I overheard a couple at a restaurant the other day talking about fish. “They’re all the same,” the woman said. “Just white and flaky and boring. There’s no taste to them, except for salmon. I love salmon.” The guy wasn’t saying much, just nodding his head in agreement while he stroked her hand on the table. Clearly his mind was not on fish.
A decade ago I might have intervened in that conversation — and might well have gotten myself into yet another bar fight. (Yes, there have been more than one.)
But I am older, and slightly wiser now. Still, the simple fact is that fish not only has flavor, it has even more diversity in taste, texture and color than terrestrial meats. Most people don’t pick up on this because they eat their fish breaded and fried. And while I love fried fish, there is more to life than beer batter. Really.
Take this dish. It is a pretty classic Thai green curry, a style that lends itself to fish. But not just any fish will work. Drop a salmon in there and you have a cross-cultural disaster. Mackerel? Same thing. Sole? Why not spread mayo on your truffles. No, Thai green curry requires a firm fish, and preferably a white fish.
Firm fish will not dissolve in a curry or stew. And white fish, preferably a saltwater one, will add a pretty color contrast and a saline hit of umami to the complexity of the curry.
What, exactly, do I mean by a firm fish? Halibut, shark (not an endangered one!), grouper, and other good candidates would be sturgeon, swordfish, red drum, cobia, tilefish, northern pike, California seabass or California sheepshead, albacore tuna — or what is perhaps the greatest soup-stew-curry fish in North America, the tautog.
As for the curry itself, I did “cheat” a little for this recipe. A while back I made a venison curry, and I made the curry paste from scratch, with the best ingredients I could get. It was awesome, but I had to admit that it was not that much better than a curry made with a high-quality pre-made paste.
I typically use Thai green curry paste made by Mae Ploy, but there are other good brands out there.
I did doctor the curry paste up with a extra lemongrass and galangal, which is a rhizome a little like ginger.
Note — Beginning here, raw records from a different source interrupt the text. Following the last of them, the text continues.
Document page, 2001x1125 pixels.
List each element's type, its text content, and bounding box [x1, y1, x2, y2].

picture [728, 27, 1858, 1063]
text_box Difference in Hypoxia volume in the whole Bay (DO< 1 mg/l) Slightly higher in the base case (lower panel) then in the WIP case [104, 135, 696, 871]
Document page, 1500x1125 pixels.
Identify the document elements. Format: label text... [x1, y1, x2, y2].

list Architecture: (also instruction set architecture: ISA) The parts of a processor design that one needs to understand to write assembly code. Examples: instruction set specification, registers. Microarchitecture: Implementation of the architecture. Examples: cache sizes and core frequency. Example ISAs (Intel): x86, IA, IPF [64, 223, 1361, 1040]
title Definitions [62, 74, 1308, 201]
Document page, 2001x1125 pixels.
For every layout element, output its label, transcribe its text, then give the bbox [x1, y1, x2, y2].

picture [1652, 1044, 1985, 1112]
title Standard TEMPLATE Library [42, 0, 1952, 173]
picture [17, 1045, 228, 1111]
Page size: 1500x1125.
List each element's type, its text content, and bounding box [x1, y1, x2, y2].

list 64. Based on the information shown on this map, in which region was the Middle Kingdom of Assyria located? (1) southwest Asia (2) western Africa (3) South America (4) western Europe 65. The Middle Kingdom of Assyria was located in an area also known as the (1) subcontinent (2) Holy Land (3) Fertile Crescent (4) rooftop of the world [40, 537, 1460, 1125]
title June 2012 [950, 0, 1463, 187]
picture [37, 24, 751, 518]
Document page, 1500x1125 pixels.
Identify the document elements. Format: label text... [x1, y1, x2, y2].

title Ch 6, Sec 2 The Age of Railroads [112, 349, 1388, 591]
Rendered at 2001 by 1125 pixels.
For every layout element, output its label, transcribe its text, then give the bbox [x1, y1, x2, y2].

I also used Tabasco’s green jalapeno sauce, which is admittedly unusual. But fresh green chiles are not yet available at our farmer’s market, and the green hot sauce worked surprisingly well with the green curry.
The result? Sour, salty, spicy and sweet. Restaurant worthy, and, dare I say, quick and easy — two words you don’t always see on this site.
The exact species of fish is not important here, but it must be a firm fish. If you are in the East, seek out tautog, red drum or tilefish. If you are in the South, look for snapper, drum or cobia. In the Midwest, use chunks of northern pike. In the Pacific, halibut, California seabass or sheepshead and albacore are all good choices. This curry comes together pretty quickly, so have everything cut and ready before you start. For the paste, if you have a good green curry recipe, go ahead and use it, but I just use Mae Ploy green curry paste. Most of the other ingredients are available in supermarkets, and if you can't find them, you can skip them.
- 2 tablespoons peanut oil, lard or vegetable oil
- 1 inch piece of fresh ginger, peeled and minced
- 2 tablespoons minced fresh lemongrass (optional)
- 1 tablespoon minced galangal root (optional)
- 1 cup sliced onion
- 3-4 tablespoons green curry paste
- 1 red bell pepper, cut into large dice
- 12- ounce can of coconut milk
- 1 pound skinless fish, cut into chunks
- 1/4 cup fresh basil or cilantro, roughly chopped or torn
- Fish sauce, sugar and Tabasco jalapeno hot sauce to taste
- In a wok or a large saute pan, heat the peanut oil over high heat until it shimmers, then add the ginger, lemongrass, galangal and onion. Stir-fry for 1 minute. Mix in the curry paste, turn the heat down to medium-high and cook, stirring often, for about 5 minutes.
- Add the coconut milk and red pepper and bring to a gentle simmer. Add fish sauce, Tabasco and sugar to taste. Simmer for 5 minutes. Mix in the fish and simmer another 5 minutes. Right before serving, add the fresh herbs. Serve hot with rice.